In the English Good News Bible (2nd edition of 1992), this occurrence of the Greek hoi Ioudaioi, traditionally “the Jews” in English, is translated with a term that refers to the Jewish people or is not translated at all if it implicitly refers to the Jewish people (for example “Passover” instead of “Passover of the Jews”). For an explanation of the differentiated translation in English as well as translation choices in a number of languages, see the Jews.

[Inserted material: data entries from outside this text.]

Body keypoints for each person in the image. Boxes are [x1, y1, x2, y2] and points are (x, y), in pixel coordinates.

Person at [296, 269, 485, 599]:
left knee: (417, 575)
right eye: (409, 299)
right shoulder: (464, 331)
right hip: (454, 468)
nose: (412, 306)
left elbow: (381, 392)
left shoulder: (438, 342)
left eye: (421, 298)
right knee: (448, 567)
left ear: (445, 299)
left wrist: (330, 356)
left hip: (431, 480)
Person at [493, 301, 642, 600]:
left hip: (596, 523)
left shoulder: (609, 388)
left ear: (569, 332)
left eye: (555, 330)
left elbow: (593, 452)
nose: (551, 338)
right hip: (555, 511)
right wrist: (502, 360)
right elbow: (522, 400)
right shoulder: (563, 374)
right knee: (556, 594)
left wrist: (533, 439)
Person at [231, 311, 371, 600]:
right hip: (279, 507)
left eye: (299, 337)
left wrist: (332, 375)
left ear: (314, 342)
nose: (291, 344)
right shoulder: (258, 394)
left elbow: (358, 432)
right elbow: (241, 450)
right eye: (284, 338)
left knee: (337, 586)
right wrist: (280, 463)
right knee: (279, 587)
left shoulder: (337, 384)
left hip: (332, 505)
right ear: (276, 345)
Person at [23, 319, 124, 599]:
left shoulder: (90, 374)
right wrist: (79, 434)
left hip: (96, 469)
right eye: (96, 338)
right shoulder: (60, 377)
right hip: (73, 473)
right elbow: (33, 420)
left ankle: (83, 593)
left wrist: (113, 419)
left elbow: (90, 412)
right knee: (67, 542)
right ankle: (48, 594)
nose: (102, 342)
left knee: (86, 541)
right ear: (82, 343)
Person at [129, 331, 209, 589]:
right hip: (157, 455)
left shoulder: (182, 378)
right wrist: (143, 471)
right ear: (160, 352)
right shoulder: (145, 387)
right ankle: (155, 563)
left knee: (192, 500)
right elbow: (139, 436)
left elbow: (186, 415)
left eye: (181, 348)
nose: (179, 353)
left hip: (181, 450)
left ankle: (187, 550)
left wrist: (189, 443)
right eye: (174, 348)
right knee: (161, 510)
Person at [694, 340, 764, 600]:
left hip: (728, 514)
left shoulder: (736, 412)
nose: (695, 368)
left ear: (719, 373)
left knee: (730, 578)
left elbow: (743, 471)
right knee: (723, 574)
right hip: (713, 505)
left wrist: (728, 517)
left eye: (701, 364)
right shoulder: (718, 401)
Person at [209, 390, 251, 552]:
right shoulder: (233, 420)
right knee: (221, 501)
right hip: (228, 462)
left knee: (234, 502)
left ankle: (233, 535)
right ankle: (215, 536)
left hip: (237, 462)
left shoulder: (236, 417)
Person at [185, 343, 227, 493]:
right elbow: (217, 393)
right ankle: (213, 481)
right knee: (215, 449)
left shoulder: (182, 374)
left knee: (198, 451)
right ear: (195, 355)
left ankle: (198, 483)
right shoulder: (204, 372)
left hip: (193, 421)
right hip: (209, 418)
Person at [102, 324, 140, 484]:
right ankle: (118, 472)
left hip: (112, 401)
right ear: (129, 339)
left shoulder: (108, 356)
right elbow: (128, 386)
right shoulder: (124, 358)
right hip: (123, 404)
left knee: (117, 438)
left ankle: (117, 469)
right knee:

The phrase that is translated in English translations as “for Jews have no dealings with Samaritans” (in the Good News Bible: “Jews will not use the same cups and bowls that Samaritans use”) into Mono Alu is translated as “It is taboo for you people to drink from our buckets.” (Source: Carl Gross)
In Telugu the more unspecific “have no dealings” rendering was used since even members of the same family do not use each other’s dishes. (Source: David Clark)
Following are a number of back-translations of John 4:9:
- Uma: “That woman was surprised, because usually the Yahudi people felt-disgusted to mix with the Samaria people. That is why she said: ‘You (sing.) are a Yahudi person, I am a Samaria person. Why do you (sing.) dare to ask me for water?'” (Source: Uma Back Translation)
- Yakan: “The woman answered, she said, ‘Oy, you are a Yahudi. Why do you ask for water from me and-what’s-more I am from the Samariya tribe?’ The woman spoke like that for the Yahudi don’t like hep to use the things of the Samariya people.” (Source: Yakan Back Translation)
- Western Bukidnon Manobo: “And the woman said, ‘You are a Jew, and I, I am a Samaritan. Why are you asking me for water?’ (The reason she said this is because the Jews, they do not enter into conversation with a Samaritan.)” (Source: Western Bukidnon Manobo Back Translation)
- Kankanaey: “‘Yes all-right, but you (sing.) are emphatically a Jew. Why perhaps do you (sing.) request water from me who am a woman from-Samaria?’ she said in reply. (Because the Jews, they don’t (empathy-particle) associate-with ones-from-Samaria.)” (Source: Kankanaey Back Translation)
- Tagbanwa: “That Samaritano woman spoke, saying, ‘Why are you asking for water to drink, since you are a Judio, I a Samaritano?’ (For the Judio, they tabooed the eating and drinking utensils of the Samaritano people.)” (Source: Tagbanwa Back Translation)
- Tenango Otomi: “The Jews are not allowed to speak with the natives of Samaria. Therefore when Jesus asked for water, the woman said, ‘How come? You are a Jew, and you ask me for water to drink and I am a native of Samaria.'” (Source: Tenango Otomi Back Translation)
Like many languages (but unlike Greek or Hebrew or English), Tuvan uses a formal vs. informal 2nd person pronoun (a familiar vs. a respectful “you”). Unlike other languages that have this feature, however, the translators of the Tuvan Bible have attempted to be very consistent in using the different forms of address in every case a 2nd person pronoun has to be used in the translation of the biblical text.
As Voinov shows in Pronominal Theology in Translating the Gospels (in: The Bible Translator 2002, p. 210ff.), the choice to use either of the pronouns many times involved theological judgment. While the formal pronoun can signal personal distance or a social/power distance between the speaker and addressee, the informal pronoun can indicate familiarity or social/power equality between speaker and addressee.
Here, Jesus is addressing the woman with an informal pronoun whereas she addresses him with a formal pronoun, showing respect.
In Gbaya, where God is always addressed with the second person plural pronoun ɛ́nɛ́, the common way to address superiors, the woman addresses him with the less courteous nɛ́ in verse 4:9 but then switches to the courteous plural form ɛ́nɛ́. (Source Philip Noss)
In most Dutch translations, both Jesus and the woman use the formal pronoun.